*** RECORDS SHOWN Section Begins ***

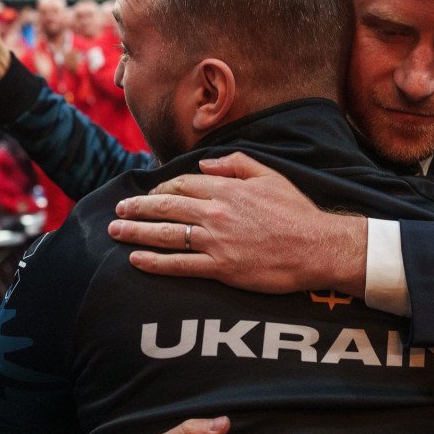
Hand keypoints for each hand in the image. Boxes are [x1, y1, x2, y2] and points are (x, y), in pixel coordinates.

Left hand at [108, 153, 367, 294]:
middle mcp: (216, 213)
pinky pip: (179, 265)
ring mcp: (216, 242)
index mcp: (227, 189)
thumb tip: (205, 165)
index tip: (149, 193)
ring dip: (136, 232)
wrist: (317, 247)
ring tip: (116, 231)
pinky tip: (136, 260)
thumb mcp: (270, 176)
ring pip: (166, 234)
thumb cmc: (297, 212)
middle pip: (166, 207)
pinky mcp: (221, 269)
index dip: (160, 188)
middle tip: (118, 210)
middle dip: (137, 208)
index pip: (182, 184)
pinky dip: (154, 262)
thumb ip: (235, 164)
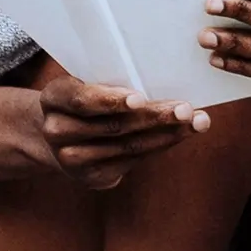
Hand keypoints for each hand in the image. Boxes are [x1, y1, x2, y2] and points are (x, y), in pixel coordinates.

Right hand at [32, 65, 208, 189]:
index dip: (109, 100)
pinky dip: (162, 146)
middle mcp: (57, 131)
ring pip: (128, 146)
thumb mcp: (87, 83)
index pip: (80, 99)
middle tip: (185, 109)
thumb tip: (161, 72)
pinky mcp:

*** RECORDS SHOWN Section Ends ***

**TASK INSTRUCTIONS**:
Since the pictures are not wanted, set down only the rest of each record, exactly as above.

**RESULT OF THE TASK**:
Hand keypoints for each hand in the image. Boxes are [x1, y1, x2, y2] and points are (x, y), in pixel coordinates.

Left hand at [108, 153, 367, 294]:
middle mcp: (216, 213)
pinky pip: (179, 265)
ring mcp: (216, 242)
index mcp: (227, 189)
thumb tip: (205, 165)
index tip: (149, 193)
ring dip: (136, 232)
wrist: (317, 247)
ring tip: (116, 231)
pinky tip: (136, 260)
thumb mcp: (270, 176)
ring pip: (166, 234)
thumb cmc: (297, 212)
middle pip: (166, 207)
pinky mcp: (221, 269)
index dip: (160, 188)
middle tip: (118, 210)
middle dip: (137, 208)
index pip: (182, 184)
pinky dip: (154, 262)
thumb ip: (235, 164)
Hand keypoints for each hand in the image. Boxes are [x1, y1, x2, y2] and points are (x, y), in pixel coordinates.

Right hand at [32, 65, 208, 189]:
index dip: (109, 100)
pinky dip: (162, 146)
middle mcp: (57, 131)
ring pip: (128, 146)
thumb mcp: (87, 83)
index pip: (80, 99)
middle tip: (185, 109)
thumb tip: (161, 72)
pinky mcp:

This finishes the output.